[Exercise data Boundary: Start]

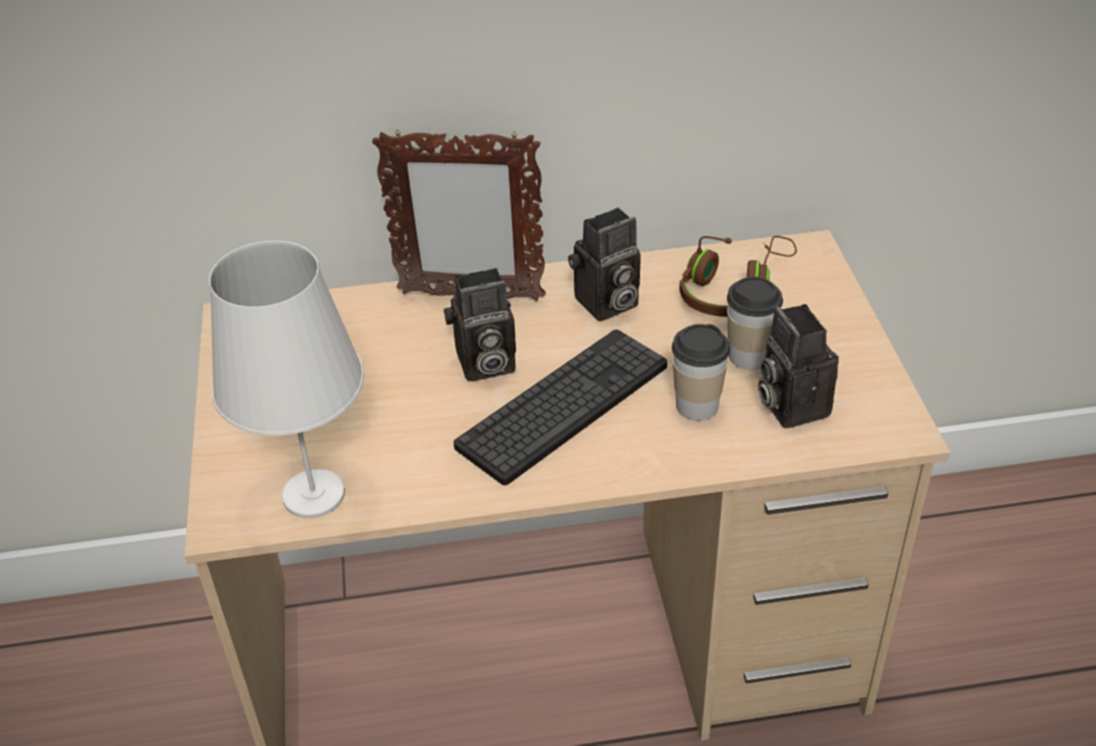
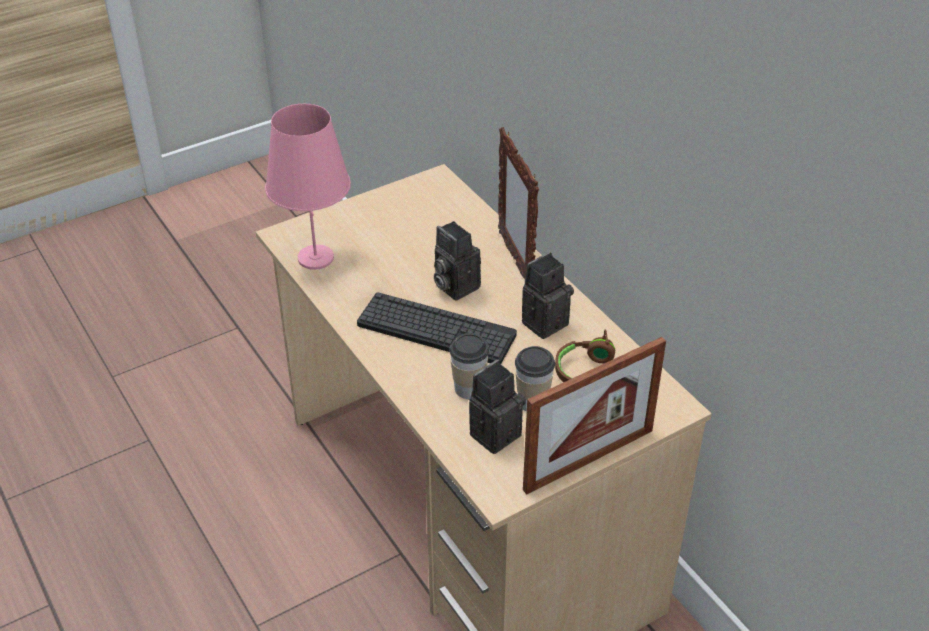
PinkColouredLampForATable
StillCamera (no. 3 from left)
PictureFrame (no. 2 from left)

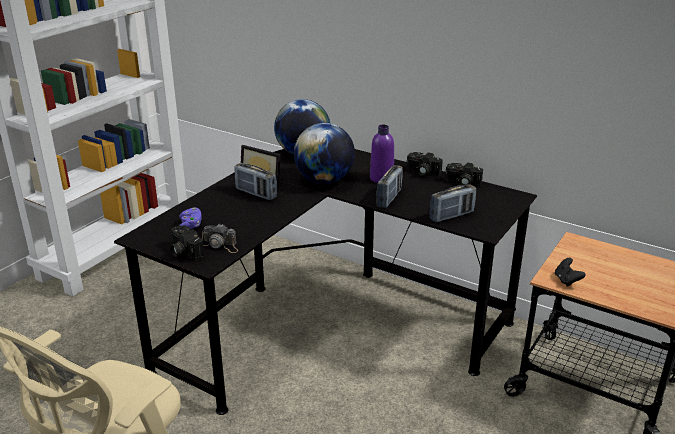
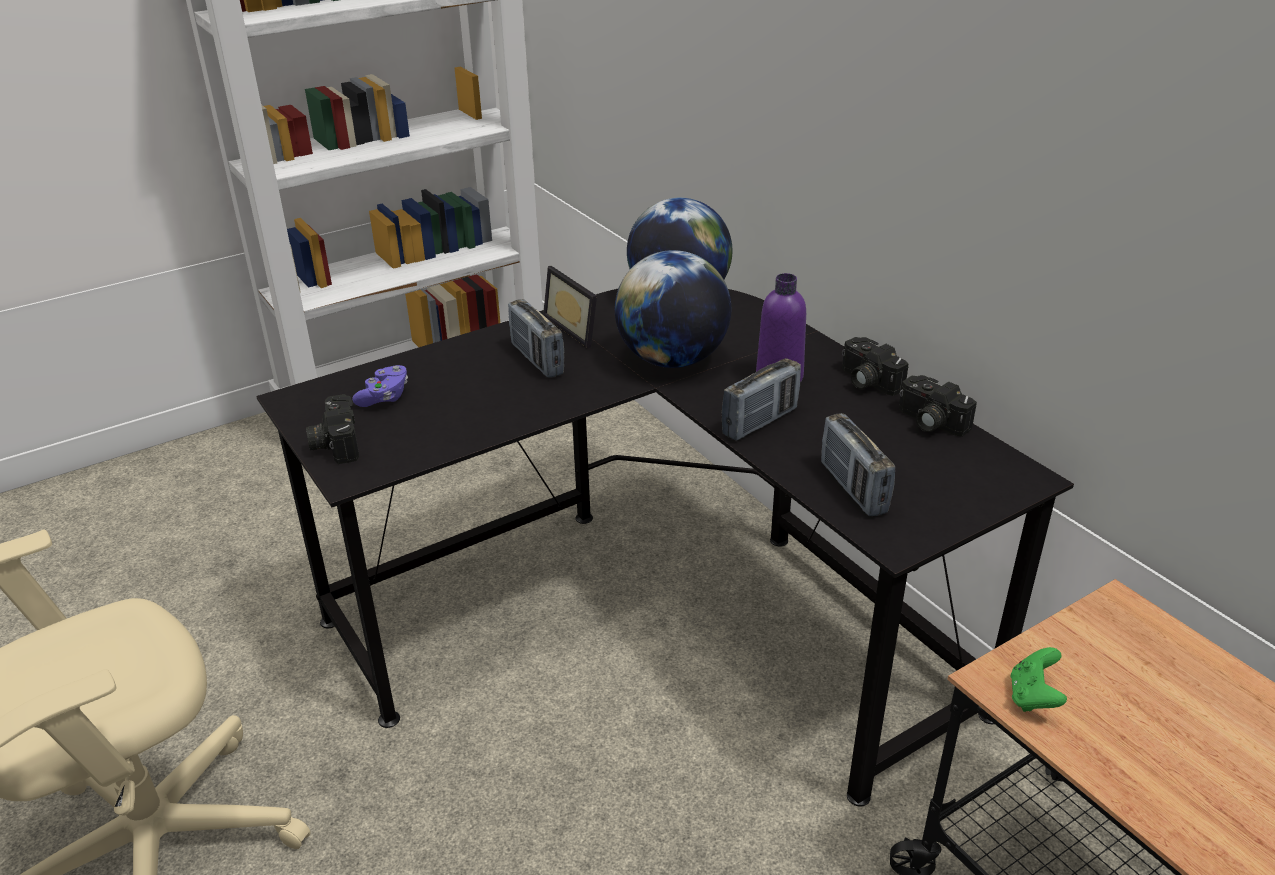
StillCamera (no. 2 from left in the first image)
RadioReceiver (no. 3 from left)
GreenColouredJoypad

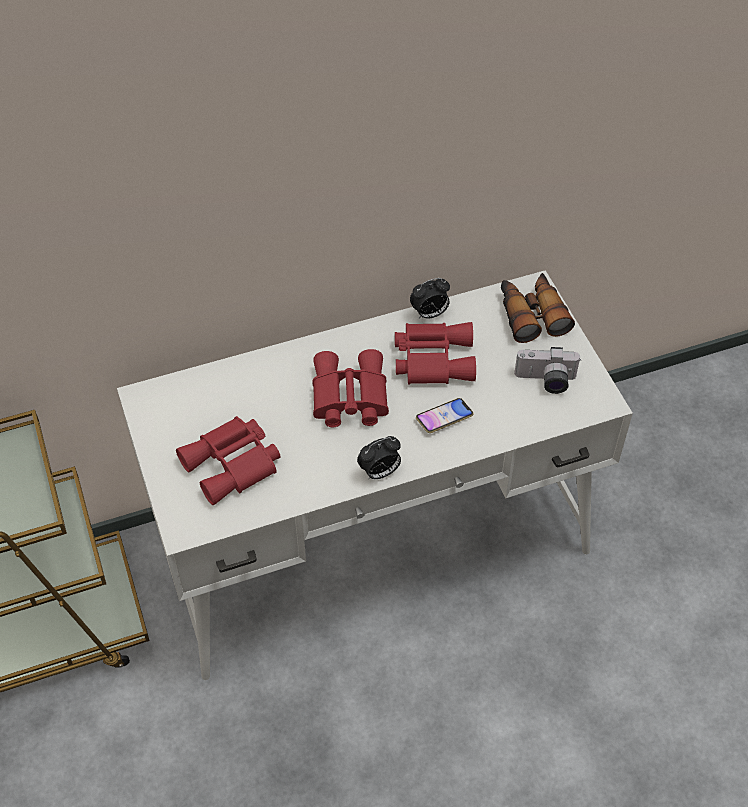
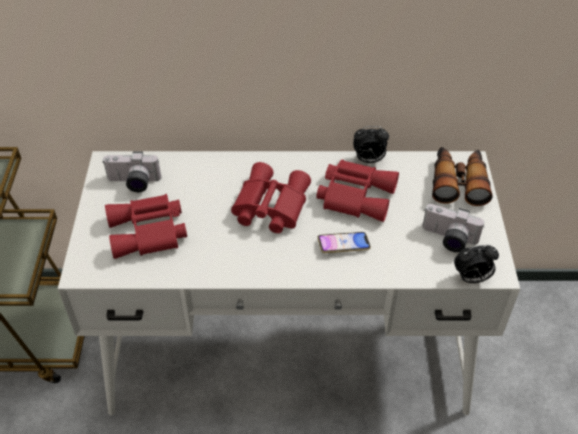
AlarmClock (no. 2 from left)
StillCamera (no. 1 from left)

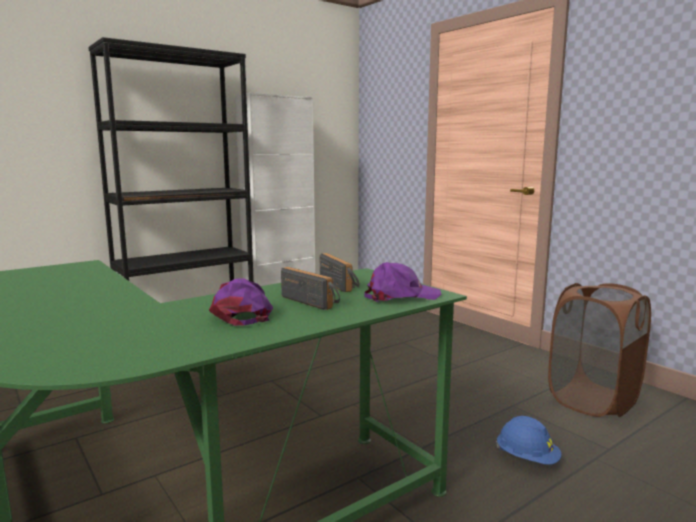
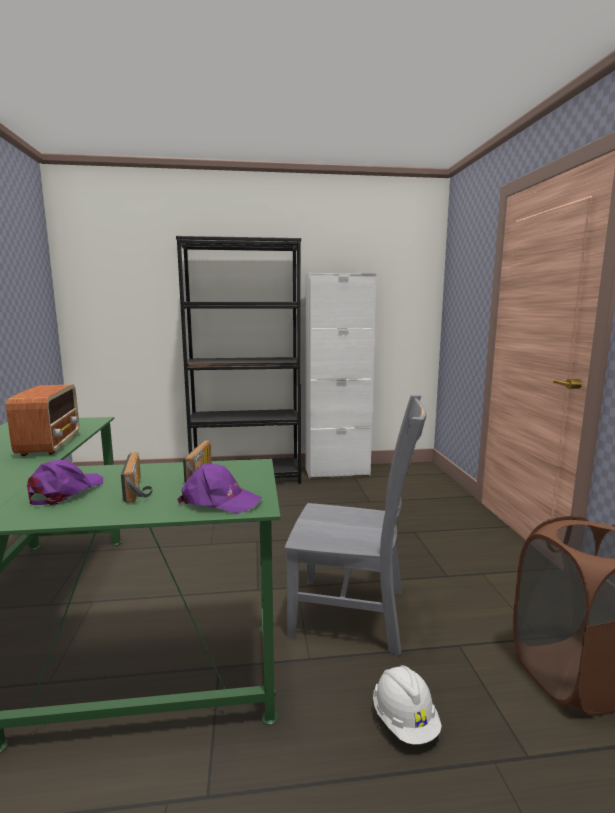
WhiteHardHat
RadioReceiver (no. 1 from left)
GrayChair

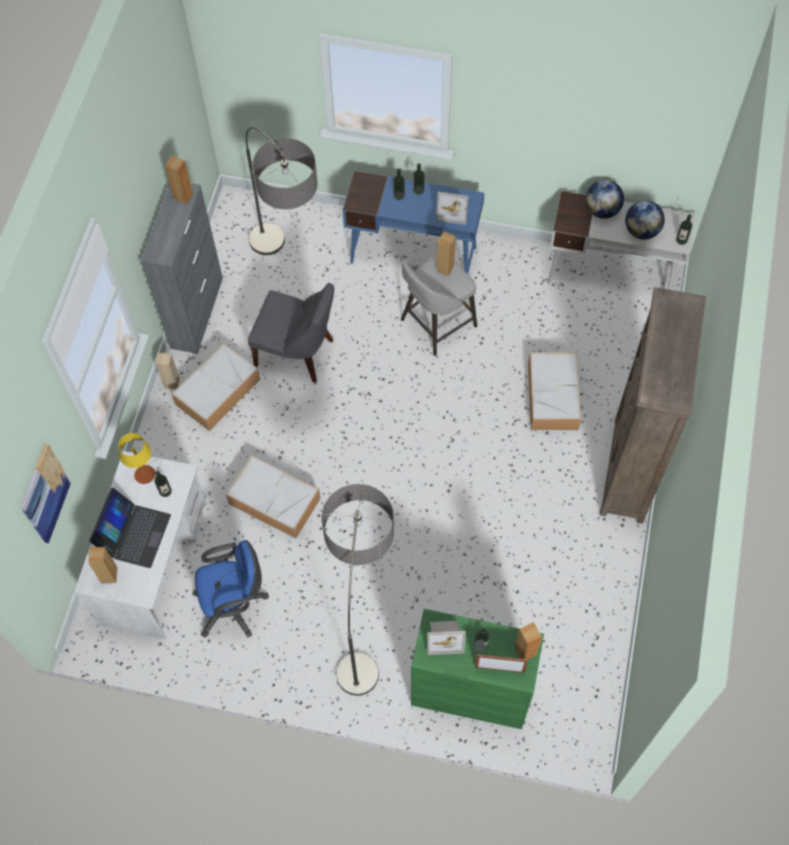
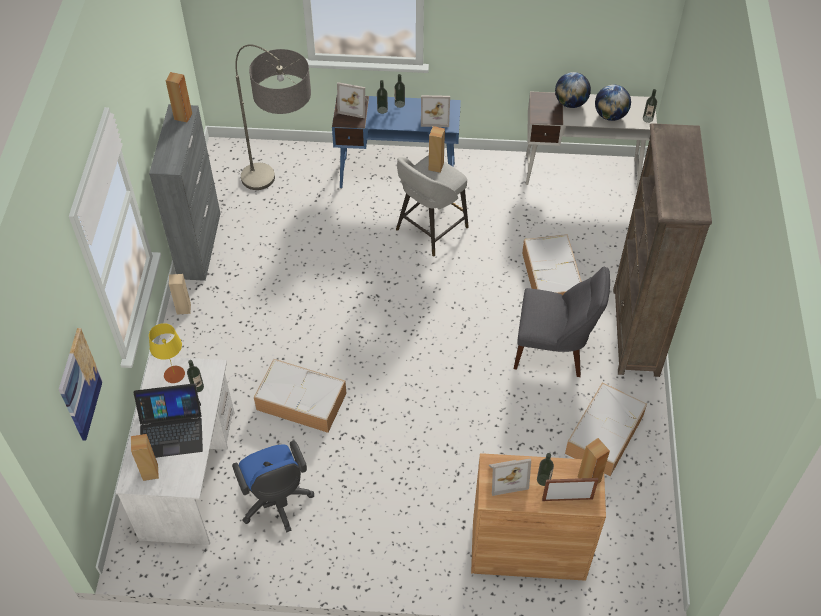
PortableComputer
StorageBox (no. 3 from left)
BlueComputerChair
GrayChair
FloorLamp (no. 2 from left in the first image)
BrownColouredCupboard
PictureFrame (no. 1 from left)

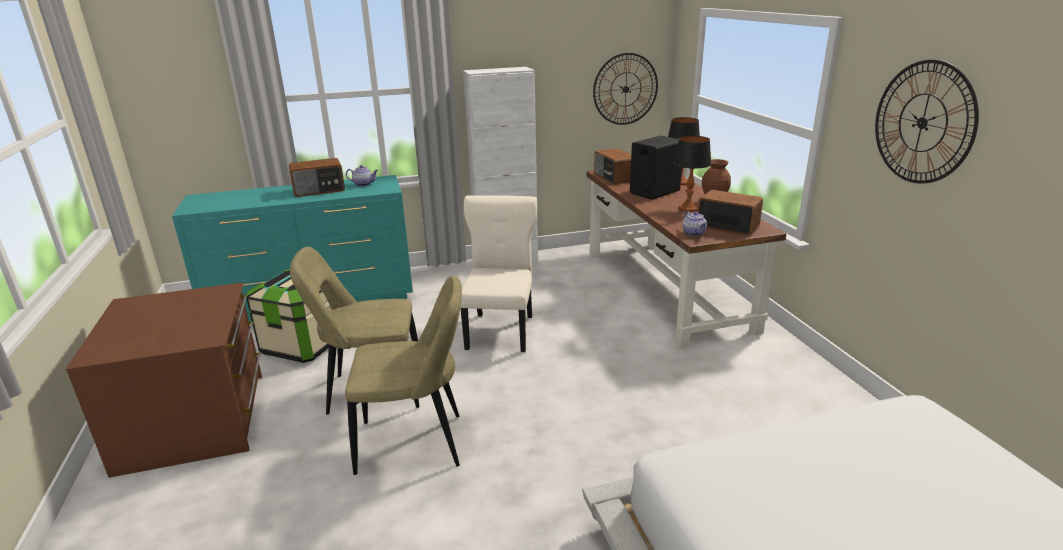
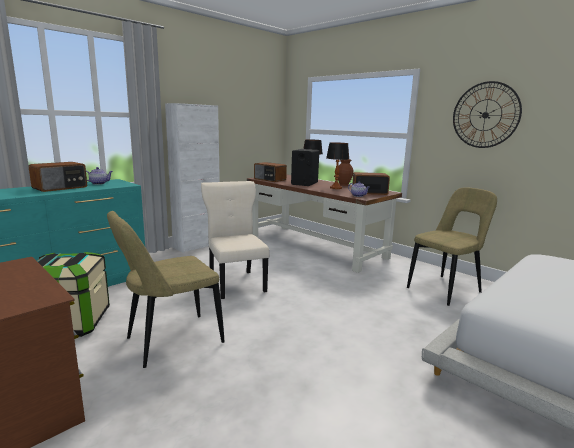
SandColouredChair (no. 3 from left)
HangingClock (no. 1 from left in the first image)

[Exercise data Boundary: End]

The lines from the one containing "StillCamera (no. 3 from left)" up to and including the last line of the material above are to be given again exactly; any pictures are dropped.

StillCamera (no. 3 from left)
PictureFrame (no. 2 from left)

StillCamera (no. 2 from left in the first image)
RadioReceiver (no. 3 from left)
GreenColouredJoypad

AlarmClock (no. 2 from left)
StillCamera (no. 1 from left)

WhiteHardHat
RadioReceiver (no. 1 from left)
GrayChair

PortableComputer
StorageBox (no. 3 from left)
BlueComputerChair
GrayChair
FloorLamp (no. 2 from left in the first image)
BrownColouredCupboard
PictureFrame (no. 1 from left)

SandColouredChair (no. 3 from left)
HangingClock (no. 1 from left in the first image)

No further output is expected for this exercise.